> _Written task_
Check each line of the material, and show the ones that include the word "posible".

> _Data records_
────

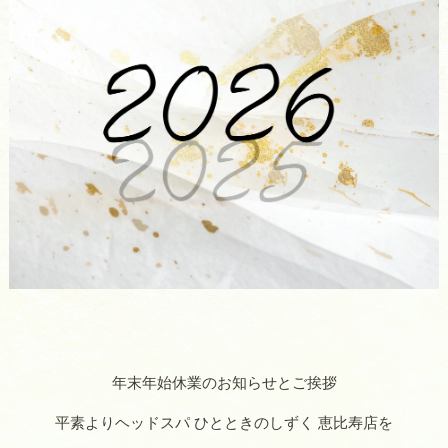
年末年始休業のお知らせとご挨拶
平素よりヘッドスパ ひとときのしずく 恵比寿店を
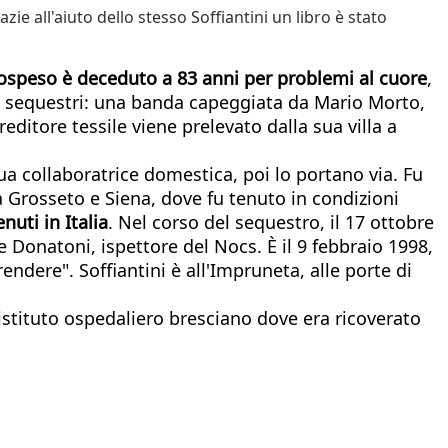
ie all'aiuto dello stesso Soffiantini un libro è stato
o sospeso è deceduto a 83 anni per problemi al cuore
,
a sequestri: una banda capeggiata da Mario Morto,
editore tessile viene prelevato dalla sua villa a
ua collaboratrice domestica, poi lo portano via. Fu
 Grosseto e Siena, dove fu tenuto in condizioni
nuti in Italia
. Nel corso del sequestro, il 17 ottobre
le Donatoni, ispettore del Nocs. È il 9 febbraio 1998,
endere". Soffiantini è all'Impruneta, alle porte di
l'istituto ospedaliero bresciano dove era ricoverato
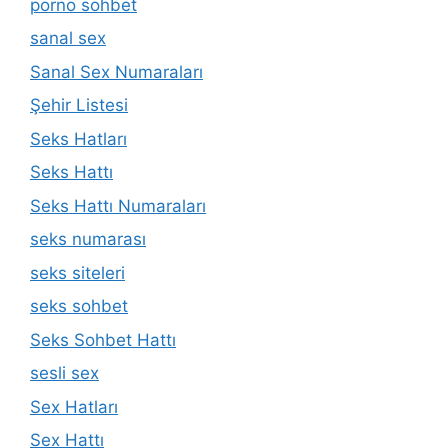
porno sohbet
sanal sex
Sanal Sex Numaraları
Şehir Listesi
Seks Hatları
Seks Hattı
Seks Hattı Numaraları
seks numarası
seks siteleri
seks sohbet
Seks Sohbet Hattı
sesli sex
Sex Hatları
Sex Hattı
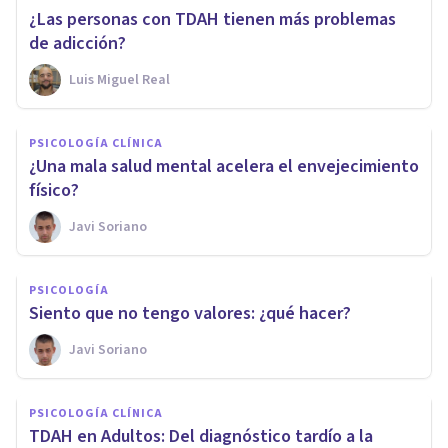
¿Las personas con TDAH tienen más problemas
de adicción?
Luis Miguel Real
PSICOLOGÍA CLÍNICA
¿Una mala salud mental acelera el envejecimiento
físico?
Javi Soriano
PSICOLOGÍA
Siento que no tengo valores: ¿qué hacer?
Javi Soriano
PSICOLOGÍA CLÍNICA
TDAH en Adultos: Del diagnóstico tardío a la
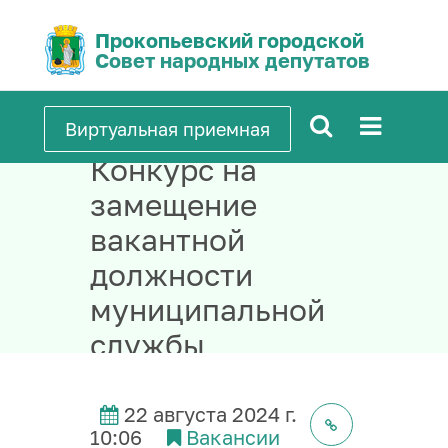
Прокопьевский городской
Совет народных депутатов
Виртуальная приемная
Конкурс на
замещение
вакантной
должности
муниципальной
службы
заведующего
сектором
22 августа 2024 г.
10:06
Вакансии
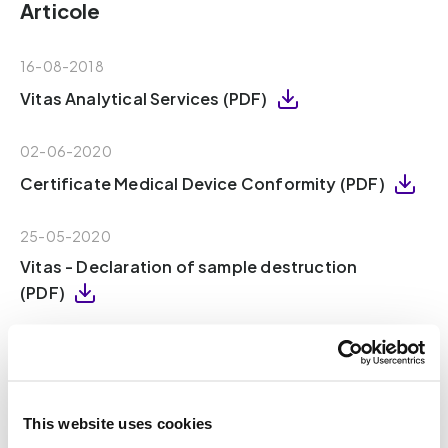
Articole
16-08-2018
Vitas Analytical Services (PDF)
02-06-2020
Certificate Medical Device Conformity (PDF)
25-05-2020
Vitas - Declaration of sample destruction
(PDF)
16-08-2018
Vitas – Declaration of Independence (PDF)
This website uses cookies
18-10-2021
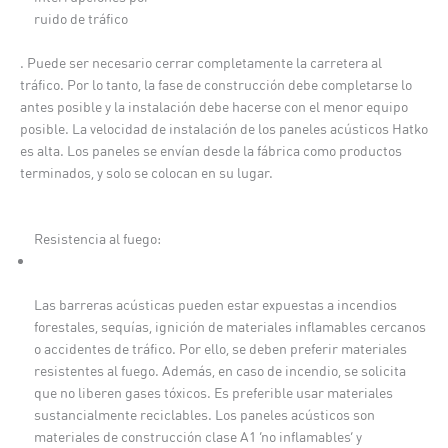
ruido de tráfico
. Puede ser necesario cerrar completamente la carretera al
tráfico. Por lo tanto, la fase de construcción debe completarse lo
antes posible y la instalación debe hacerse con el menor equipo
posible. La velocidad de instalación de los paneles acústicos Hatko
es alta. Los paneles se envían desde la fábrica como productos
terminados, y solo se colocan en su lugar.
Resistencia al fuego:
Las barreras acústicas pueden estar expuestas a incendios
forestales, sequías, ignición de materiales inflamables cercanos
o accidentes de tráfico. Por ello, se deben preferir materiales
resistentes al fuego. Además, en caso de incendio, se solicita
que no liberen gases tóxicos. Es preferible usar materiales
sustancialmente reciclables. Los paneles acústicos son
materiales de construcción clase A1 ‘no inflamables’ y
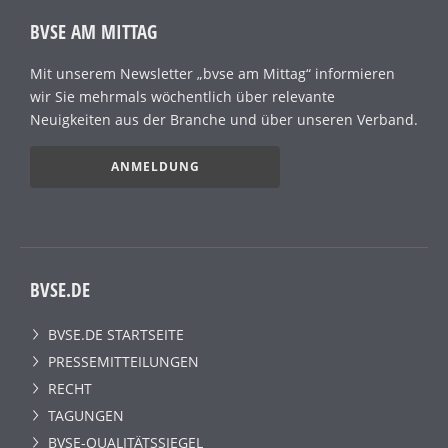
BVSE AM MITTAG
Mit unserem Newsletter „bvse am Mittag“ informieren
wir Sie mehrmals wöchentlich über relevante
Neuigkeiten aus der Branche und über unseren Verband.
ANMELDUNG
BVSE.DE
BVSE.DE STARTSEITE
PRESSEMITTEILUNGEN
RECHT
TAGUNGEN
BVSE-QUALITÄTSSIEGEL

────

> _Solution to this exercise_
antes posible y la instalación debe hacerse con el menor equipo
posible. La velocidad de instalación de los paneles acústicos Hatko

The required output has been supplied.